Fair Context Learning for Evidence-Balanced Test-Time Adaptation in Vision-Language Models

TL;DR

This work tackles robustness gaps of vision–language models under distribution shifts by moving beyond entropy-based test-time adaptation. It introduces Fair Context Learning (FCL), a two-stage framework that first explores plausible class candidates via low-entropy augmented views and then calibrates text contexts to balance sensitivity to shared visual evidence using common-evidence maps. The calibration objective combines a Jensen–Shannon divergence term with a semantic-alignment regularizer, enabling non–entropy-based adaptation that mitigates partial feature obsession. Empirical results across natural shifts and fine-grained datasets demonstrate competitive gains with improved fairness, efficiency, and generalization, validated by extensive ablations and qualitative analyses.

Abstract

Vision-Language Models (VLMs) such as CLIP enable strong zero-shot recognition but suffer substantial degradation under distribution shifts. Test-Time Adaptation (TTA) aims to improve robustness using only unlabeled test samples, yet most prompt-based TTA methods rely on entropy minimization -- an approach that can amplify spurious correlations and induce overconfident errors when classes share visual features. We propose Fair Context Learning (FCL), an episodic TTA framework that avoids entropy minimization by explicitly addressing shared-evidence bias. Motivated by our additive evidence decomposition assumption, FCL decouples adaptation into (i) augmentation-based exploration to identify plausible class candidates, and (ii) fairness-driven calibration that adapts text contexts to equalize sensitivity to common visual evidence. This fairness constraint mitigates partial feature obsession and enables effective calibration of text embeddings without relying on entropy reduction. Through extensive evaluation, we empirically validate our theoretical motivation and show that FCL achieves competitive adaptation performance relative to state-of-the-art TTA methods across diverse domain-shift and fine-grained benchmarks.
Paper Structure (68 sections, 26 equations, 5 figures, 13 tables)

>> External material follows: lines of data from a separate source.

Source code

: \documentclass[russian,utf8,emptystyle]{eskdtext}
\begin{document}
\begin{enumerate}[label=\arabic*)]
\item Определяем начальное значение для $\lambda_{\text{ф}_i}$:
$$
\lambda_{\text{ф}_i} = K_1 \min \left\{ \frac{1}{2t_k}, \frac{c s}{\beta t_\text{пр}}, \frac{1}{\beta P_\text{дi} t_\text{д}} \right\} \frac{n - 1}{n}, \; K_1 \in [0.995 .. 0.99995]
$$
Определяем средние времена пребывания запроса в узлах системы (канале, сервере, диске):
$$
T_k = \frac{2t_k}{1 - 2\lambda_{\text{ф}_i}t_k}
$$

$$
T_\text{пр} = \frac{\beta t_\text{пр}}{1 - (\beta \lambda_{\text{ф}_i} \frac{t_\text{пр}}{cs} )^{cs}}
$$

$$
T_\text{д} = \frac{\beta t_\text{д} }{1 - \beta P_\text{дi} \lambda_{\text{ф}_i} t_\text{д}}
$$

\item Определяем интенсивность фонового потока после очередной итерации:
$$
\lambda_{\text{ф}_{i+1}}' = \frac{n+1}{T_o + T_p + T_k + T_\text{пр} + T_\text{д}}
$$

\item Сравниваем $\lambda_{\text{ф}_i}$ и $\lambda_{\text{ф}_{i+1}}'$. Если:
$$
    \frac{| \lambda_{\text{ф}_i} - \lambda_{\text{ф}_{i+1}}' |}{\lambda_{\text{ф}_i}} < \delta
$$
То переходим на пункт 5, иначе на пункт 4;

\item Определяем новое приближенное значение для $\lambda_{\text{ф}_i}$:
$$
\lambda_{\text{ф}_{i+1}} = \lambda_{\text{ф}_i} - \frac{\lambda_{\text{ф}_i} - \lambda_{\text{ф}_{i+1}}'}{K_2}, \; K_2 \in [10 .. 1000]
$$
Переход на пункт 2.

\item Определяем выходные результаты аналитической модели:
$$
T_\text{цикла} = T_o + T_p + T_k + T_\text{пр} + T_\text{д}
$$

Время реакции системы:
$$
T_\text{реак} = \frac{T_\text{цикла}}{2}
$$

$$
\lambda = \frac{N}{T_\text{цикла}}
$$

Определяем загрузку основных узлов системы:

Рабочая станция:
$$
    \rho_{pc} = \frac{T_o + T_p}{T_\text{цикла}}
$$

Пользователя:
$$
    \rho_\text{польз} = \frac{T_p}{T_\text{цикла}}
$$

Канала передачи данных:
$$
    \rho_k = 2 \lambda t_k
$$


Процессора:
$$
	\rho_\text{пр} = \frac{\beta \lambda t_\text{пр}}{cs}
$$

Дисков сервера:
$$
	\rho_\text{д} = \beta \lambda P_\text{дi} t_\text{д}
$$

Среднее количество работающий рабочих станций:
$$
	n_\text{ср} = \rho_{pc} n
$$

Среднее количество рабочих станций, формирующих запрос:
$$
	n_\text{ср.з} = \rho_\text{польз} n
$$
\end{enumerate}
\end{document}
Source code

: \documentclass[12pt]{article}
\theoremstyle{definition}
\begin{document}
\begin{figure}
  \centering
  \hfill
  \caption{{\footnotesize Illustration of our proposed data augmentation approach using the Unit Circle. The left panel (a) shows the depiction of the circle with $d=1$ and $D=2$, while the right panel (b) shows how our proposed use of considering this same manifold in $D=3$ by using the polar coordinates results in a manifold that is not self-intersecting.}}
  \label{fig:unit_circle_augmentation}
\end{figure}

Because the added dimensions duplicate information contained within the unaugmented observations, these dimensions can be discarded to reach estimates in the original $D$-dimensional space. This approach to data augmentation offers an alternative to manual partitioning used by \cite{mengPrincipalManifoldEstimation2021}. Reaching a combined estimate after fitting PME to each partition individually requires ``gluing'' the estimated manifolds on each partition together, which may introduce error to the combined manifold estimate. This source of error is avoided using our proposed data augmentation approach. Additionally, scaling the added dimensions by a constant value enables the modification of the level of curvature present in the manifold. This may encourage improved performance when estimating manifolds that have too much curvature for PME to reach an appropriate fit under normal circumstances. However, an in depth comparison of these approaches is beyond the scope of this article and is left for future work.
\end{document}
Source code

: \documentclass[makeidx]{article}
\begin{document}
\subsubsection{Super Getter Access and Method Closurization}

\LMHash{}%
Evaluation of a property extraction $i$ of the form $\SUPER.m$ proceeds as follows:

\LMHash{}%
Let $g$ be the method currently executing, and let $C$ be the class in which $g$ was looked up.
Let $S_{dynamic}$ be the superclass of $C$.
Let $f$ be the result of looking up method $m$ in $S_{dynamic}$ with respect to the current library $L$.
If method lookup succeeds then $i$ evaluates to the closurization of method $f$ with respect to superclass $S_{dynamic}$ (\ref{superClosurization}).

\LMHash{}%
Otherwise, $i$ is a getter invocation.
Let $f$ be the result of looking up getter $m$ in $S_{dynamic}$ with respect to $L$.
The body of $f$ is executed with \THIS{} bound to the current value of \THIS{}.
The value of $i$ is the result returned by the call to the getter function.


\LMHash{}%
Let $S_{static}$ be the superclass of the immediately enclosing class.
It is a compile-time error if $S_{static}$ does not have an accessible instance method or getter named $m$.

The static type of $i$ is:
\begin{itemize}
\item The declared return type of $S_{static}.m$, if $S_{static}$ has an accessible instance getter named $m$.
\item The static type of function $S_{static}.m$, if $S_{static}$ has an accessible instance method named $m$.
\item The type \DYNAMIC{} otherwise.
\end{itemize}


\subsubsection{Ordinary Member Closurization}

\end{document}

This paper contains 68 sections, 26 equations, 5 figures, 13 tables.

Figures (5)

  • Figure 1: Conceptual overview of Fair Context Learning. Augmented views probe class-aligned evidence features. Our approach first explores candidate classes through confident view scoring and then calibrates the text embeddings in feature space using common-evidence maps, mitigating partial feature obsession.
  • Figure 2: The pipeline of the proposed test-time adaptation framework via fair context learning. Given a test image, the method first performs an exploration stage that identifies $K$ candidate classes $\mathcal{C}_K$ through augmented-view evaluation and low-entropy majority voting. Next, in the calibration stage, the model learns a fair context by estimating pairwise common feature regions among candidate classes and optimizing their score distributions toward uniformity via backpropagation to update the soft prompt $\delta$. Finally, the learned context $\delta^\star$ is applied for prediction by applying final exploration with the candidate classes $\mathcal{C}_K$.
  • Figure 3: Empirical validation of our theory. (a) Partial Feature Obsession: score distributions and evidence maps show misclassifications driven by shared features. (b) Common Evidence Contribution: ECEC is consistently lower for correct samples across ImageNet variants. (c) Entropy–Uniqueness Relation: EUEC negatively correlates with entropy, indicating stronger unique evidence at low entropy. Shaded regions show 95% CIs. Kernel density estimations are Gaussian with 400 bootstrap resamples.
  • Figure 4: Impact of the calibration stage. Top-1 accuracy gains from adding calibration on top of exploration across fine-grained datasets.
  • Figure 5: Visualization of estimated class evidence maps for randomly sampled ImageNet-A images. For each example, we show the original image (left), the ground-truth class evidence map (top right), and the evidence map of a competing incorrect class (bottom right). Brighter regions indicate areas the model relies on more heavily when making its prediction.